Федор Степун - Сочинения
Известно, что в России осужденные считаются в народе несчастными людьми. К ним относятся с определенной симпатией и постоянной готовностью им помочь. Достоевский сознательно подчеркивает это в своем творчестве и делает из этого даже род обязанности — любить преступников как несчастных, причем ему, что очень важно, были чужды тогдашние тенденции объяснять каждое преступление теорией среды и наследственности. Он даже высказывал мнение, что преступник может иметь моральные претензии в отношении своего приговора, так как благодаря приговору он становится этичным. Преступника должно не только любить, поскольку, кроме названного греха, в остальном он не виновен, но и потому что он виновен не сам и не столько сам, но и окружающие его. Мотив совиновности является у Достоевского существеннейшим; для него нет совершенно индивидуальной вины, так как каждый ответственен за все и за всех. Чувство любви к преступнику и сочувствие ему объясняются, таким образом, соучастием в грехе, за который он страдает перед судом, в то время как другие совиновные к суду не привлечены. Формула этого чувства есть в рассказе Леонида Андреева и звучит она примерно так: «Стыдно быть порядочным человеком»[303]. Собственно мотив этого высказывания это — опять-таки — совиновность. Андреев вовсе не хотел сказать, что это обязанность каждого — жить и поступать аморально. Его требование ведет к тому, чтобы каждому человеку было стыдно перед другими людьми важничать и гордиться своими манерами. До тех пор пока в мире существует воровство, убийство и разврат, никто не вправе чувствовать себя добродетельным.
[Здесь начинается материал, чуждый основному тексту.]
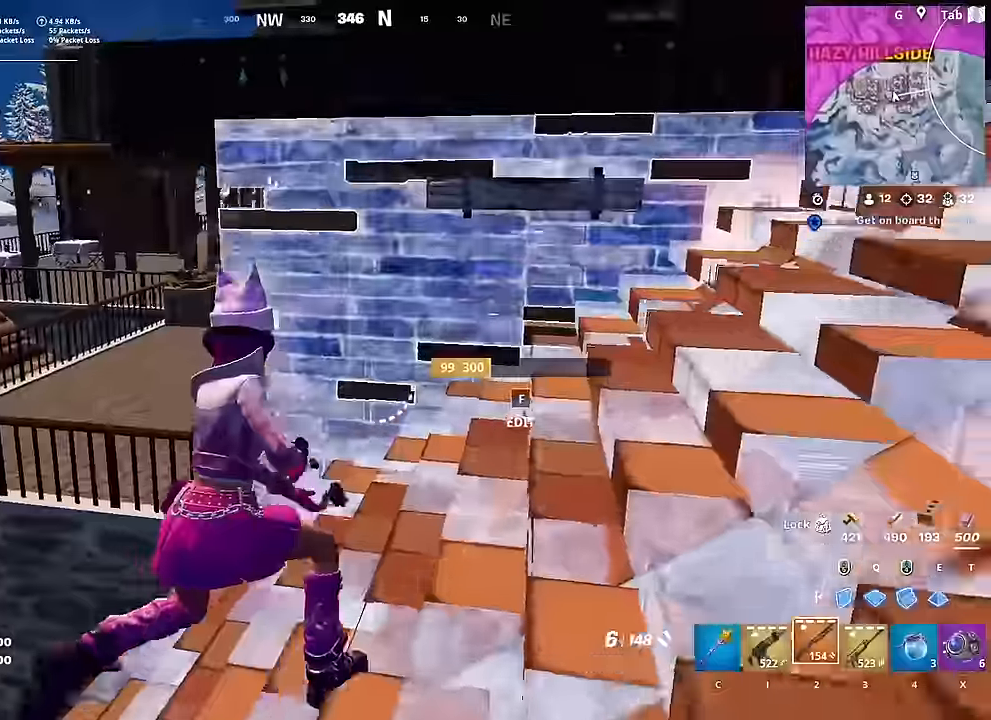
{"keys": ["a", "space"], "mouse": [], "mouse_move": "right", "events": [[83, "d", "up"], [184, "a", "down"], [367, "space", "down"], [367, "w", "up"]]}
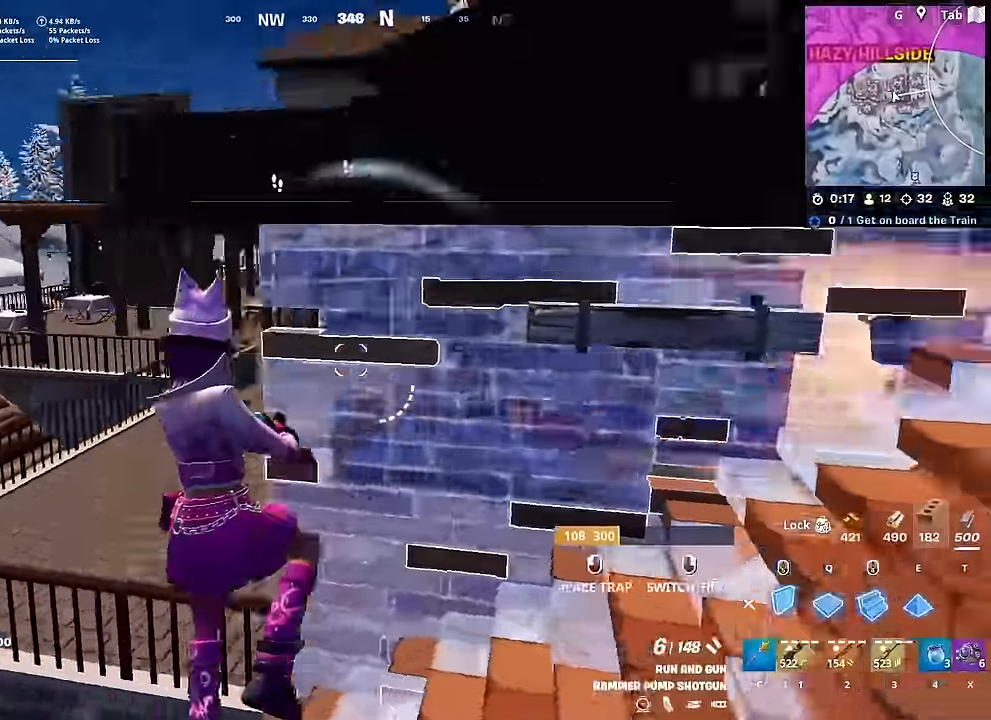
{"keys": ["w"], "mouse": ["left"], "mouse_move": "still", "events": [[16, "a", "up"], [50, "mouse_left", "down"], [100, "w", "down"], [250, "q", "down"], [300, "space", "up"], [433, "q", "up"]]}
Если попытаться понять все то, что Россией отвергнуто, то нужно рассмотреть прежде всего образ западноевропейского филистера, как его видели русские. Будучи пламенным почитателем революционной Франции, спешил А.Герцен в 1847 г. в Париж. Ему не терпелось увидеть Пор-Рояль и Бастилию. Но путь, по которому пошла Вторая республика и который привел к восстановлению монархии, горько разочаровал его. Это разочарование объясняется тем, что французы — будь то дворянство, третье сословие или четвертое — совершенно одинаково были безнадежными филистерами. Правда, могли они на короткое время опьяниться революцией, но оставаться на всю жизнь переполненными духом созидательной революции они были не в состоянии. После пережитого во Франции разочарования западник Герцен обращается к России, этой стране без филистеров. Отныне от России ожидает он социалистического строительства мира.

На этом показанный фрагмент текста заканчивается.